Task details => Copy every line of the data below character for character, leaving out the pictures.
══ Available data ══
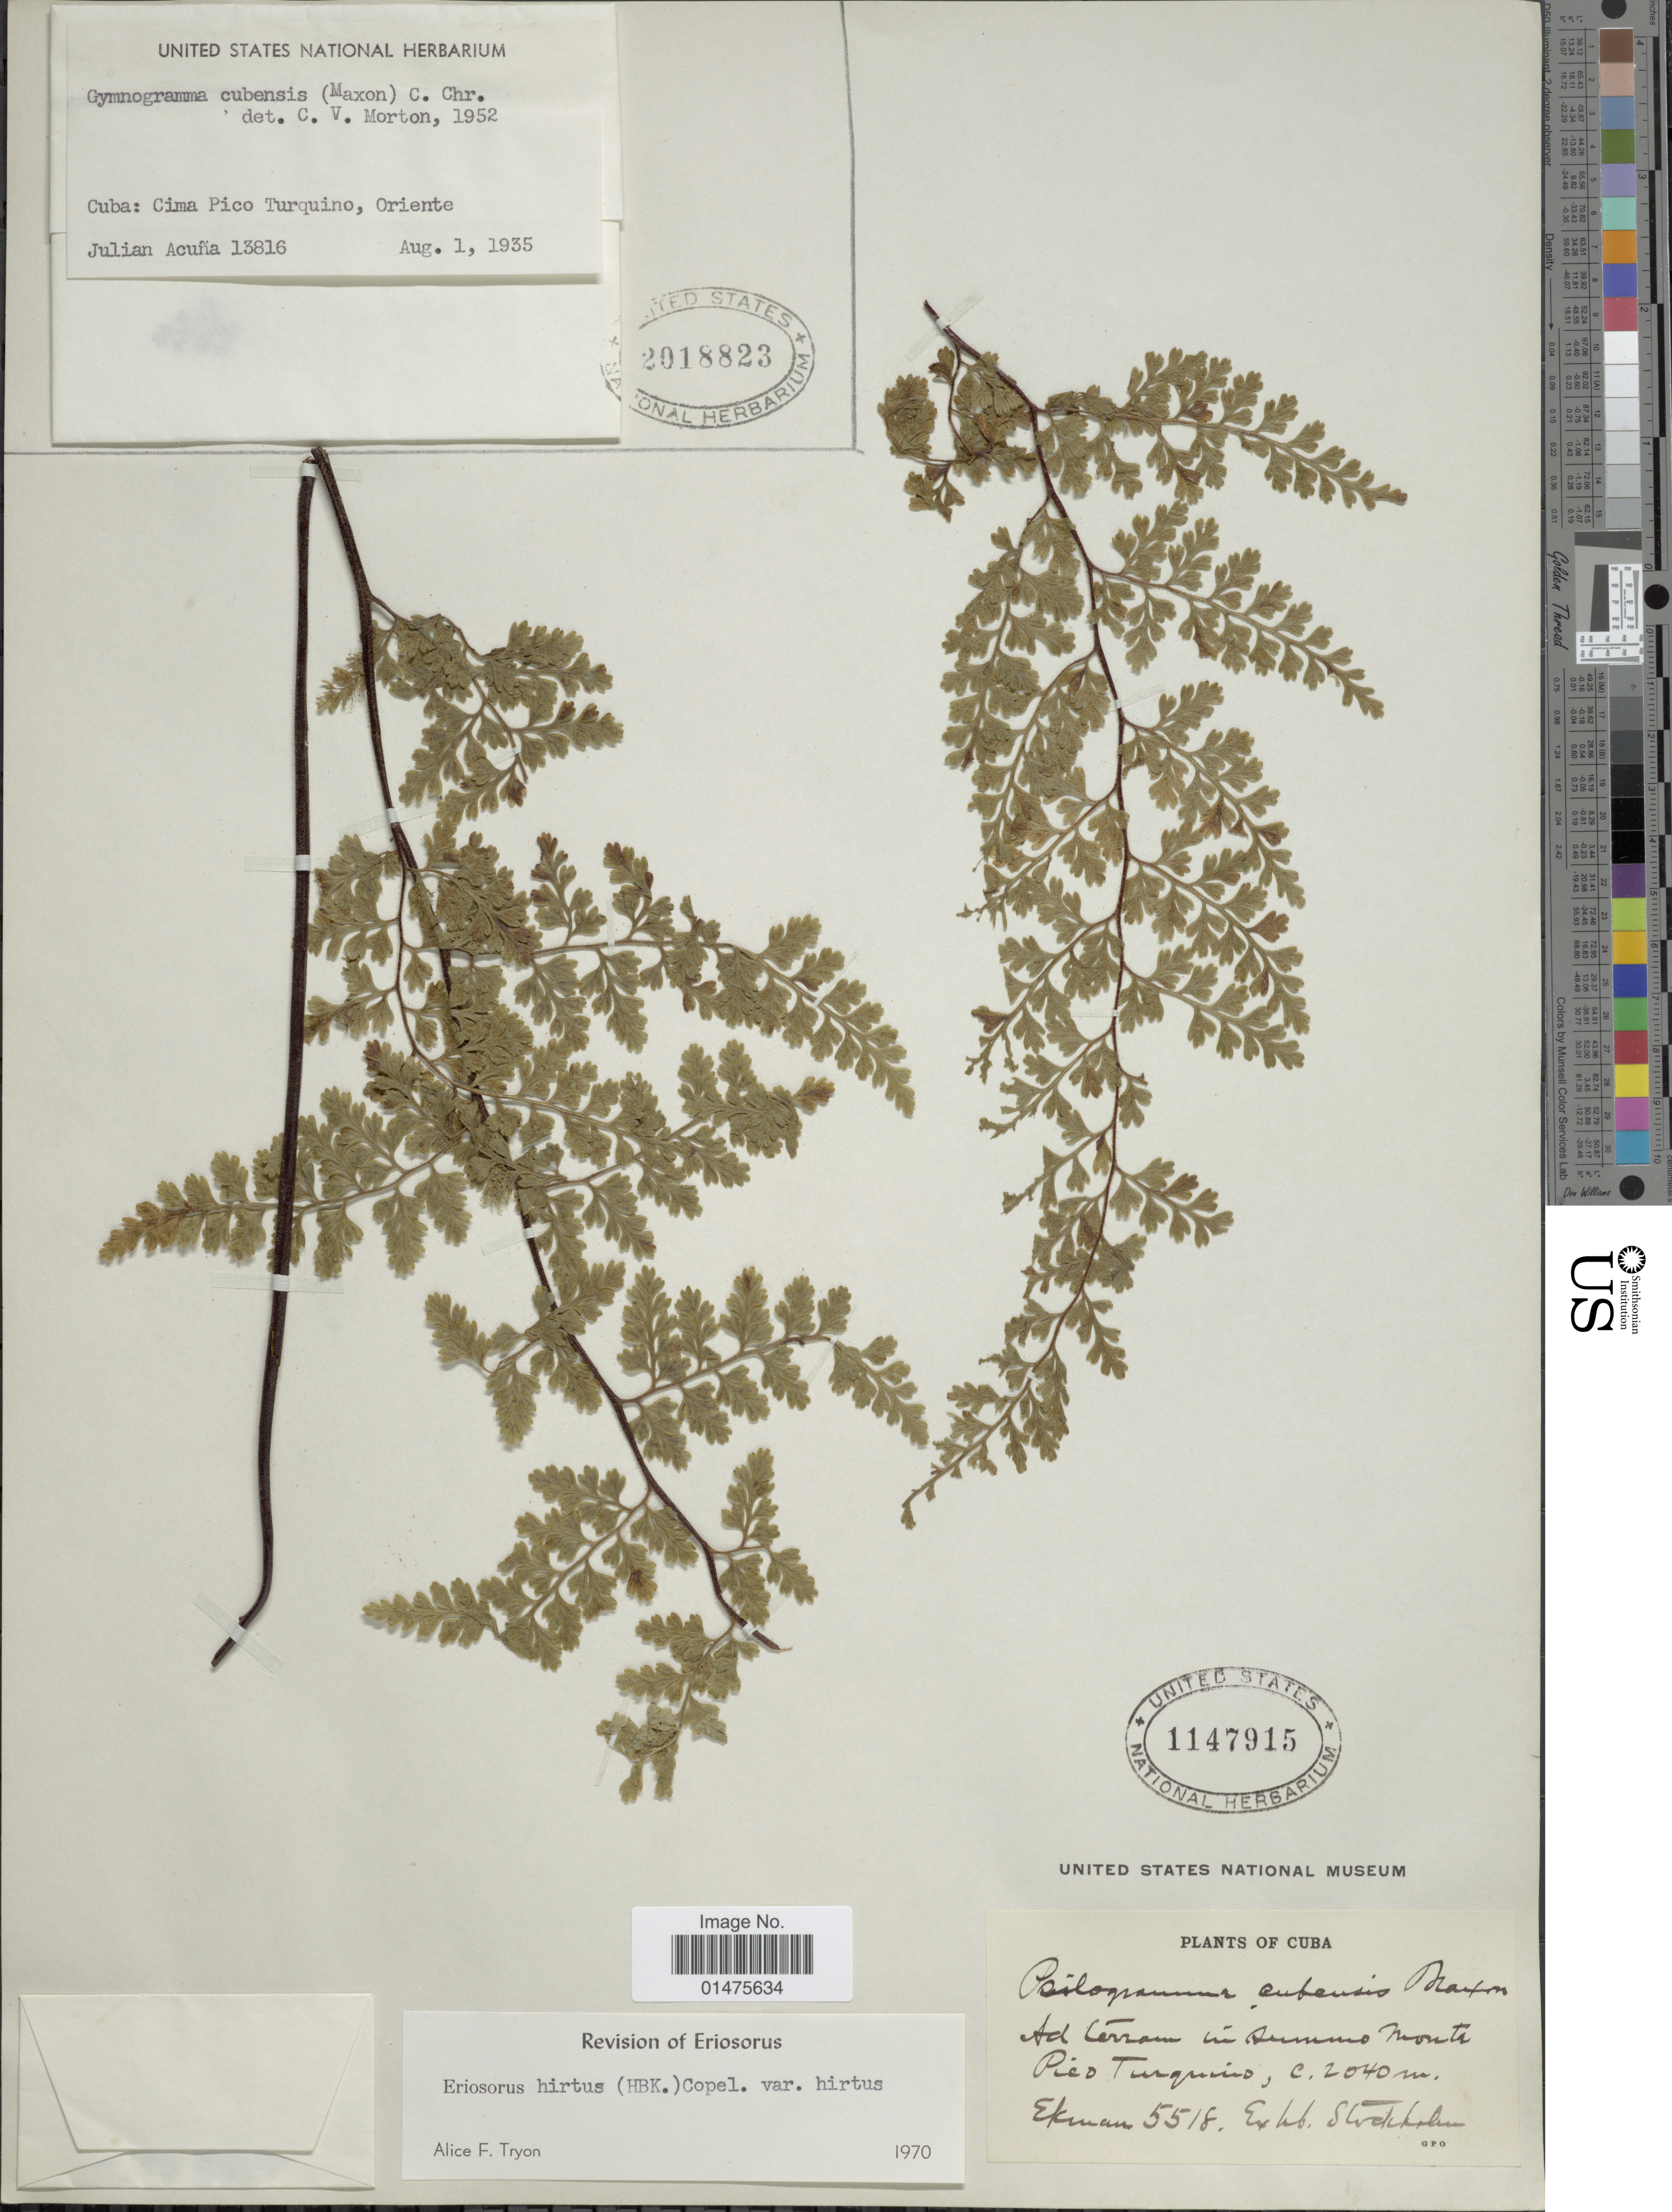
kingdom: Plantae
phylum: Tracheophyta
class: Polypodiopsida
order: Polypodiales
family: Pteridaceae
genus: Jamesonia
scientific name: Jamesonia hirta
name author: (Kunth) Christenh.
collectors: J. B. Acuña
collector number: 13816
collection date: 1935-08-01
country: Cuba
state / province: Oriente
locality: Cima Pico Turquino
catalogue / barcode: US 2018823-2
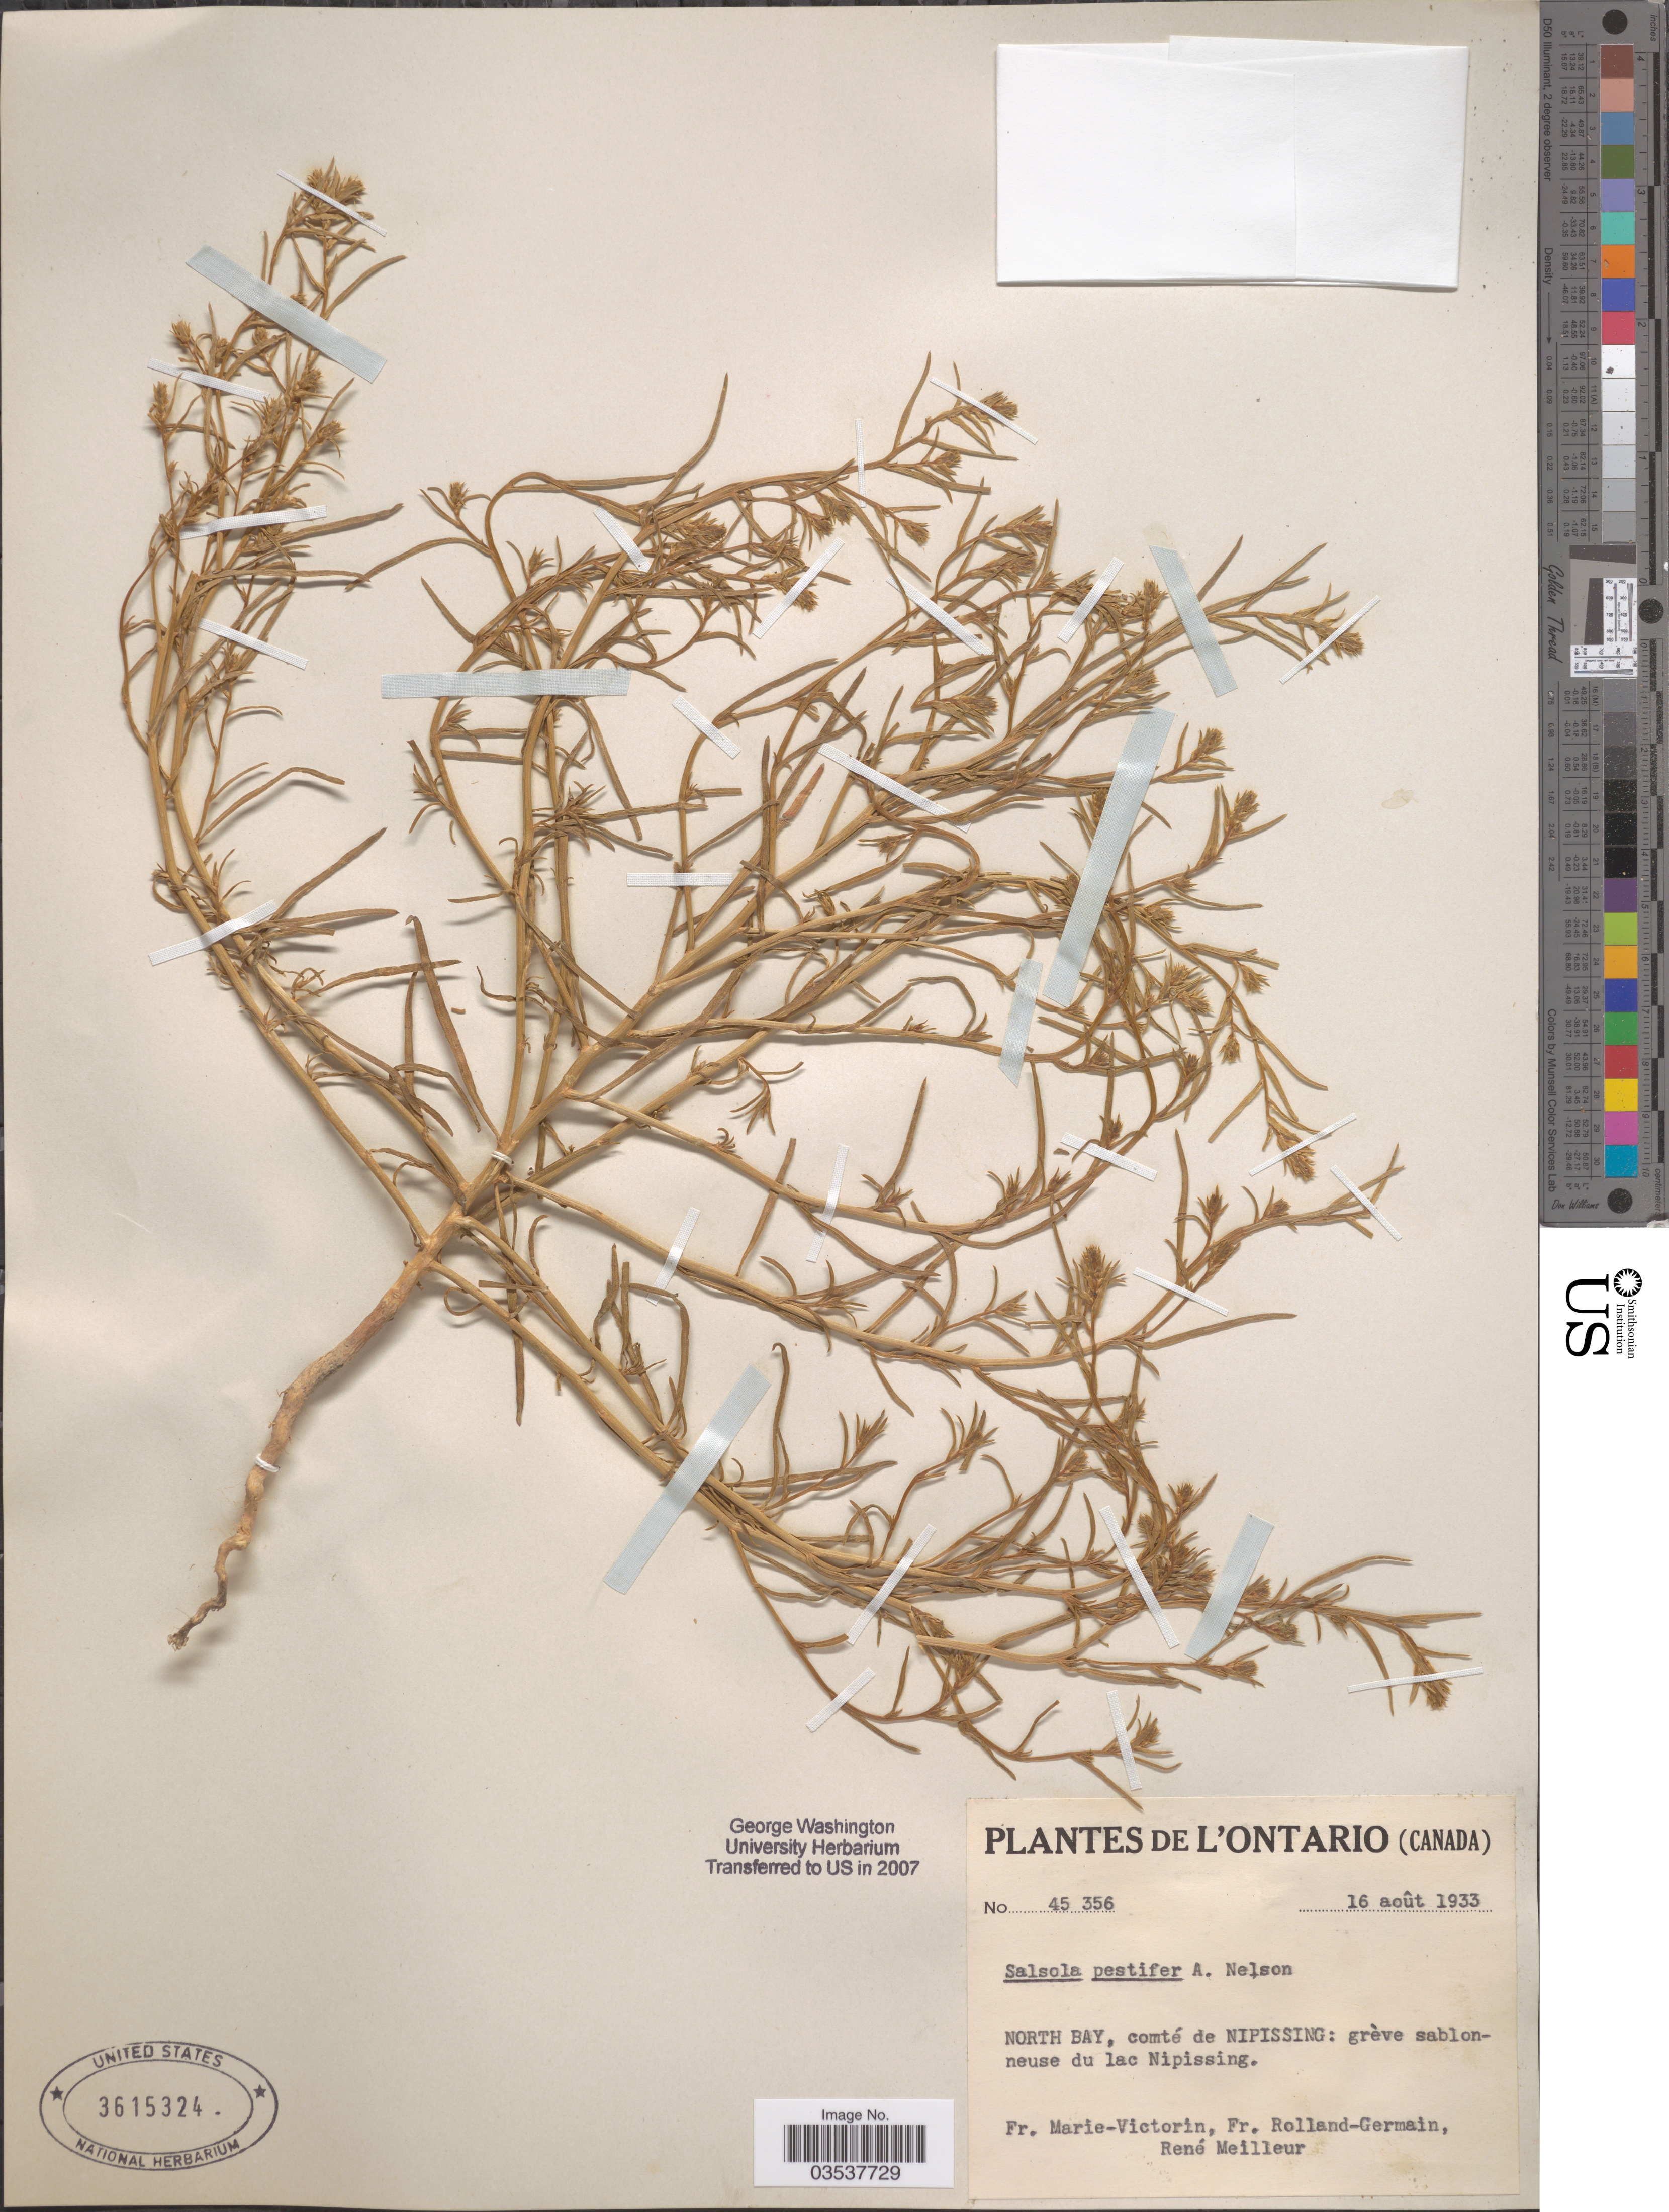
═══
Result for this task =>
kingdom: Plantae
phylum: Tracheophyta
class: Polypodiopsida
order: Polypodiales
family: Pteridaceae
genus: Jamesonia
scientific name: Jamesonia hirta
name author: (Kunth) Christenh.
collectors: J. B. Acuña
collector number: 13816
collection date: 1935-08-01
country: Cuba
state / province: Oriente
locality: Cima Pico Turquino
catalogue / barcode: US 2018823-2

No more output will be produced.